• _What is being asked_: Please print the entries below exactly, from the line with "focal_35mm: 116" through the line with "focal_mm: 12.29", including both of those lines and leaving out all others.

..............................

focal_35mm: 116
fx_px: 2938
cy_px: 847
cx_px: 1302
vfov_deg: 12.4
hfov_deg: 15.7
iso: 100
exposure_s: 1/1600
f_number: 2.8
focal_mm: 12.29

..............................

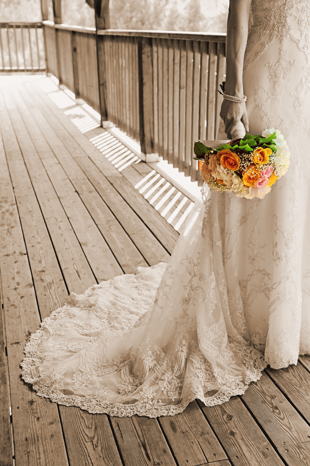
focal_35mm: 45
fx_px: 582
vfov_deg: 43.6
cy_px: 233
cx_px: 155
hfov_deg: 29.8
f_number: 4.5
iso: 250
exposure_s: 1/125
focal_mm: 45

..............................

• _Reply_:
focal_35mm: 116
fx_px: 2938
cy_px: 847
cx_px: 1302
vfov_deg: 12.4
hfov_deg: 15.7
iso: 100
exposure_s: 1/1600
f_number: 2.8
focal_mm: 12.29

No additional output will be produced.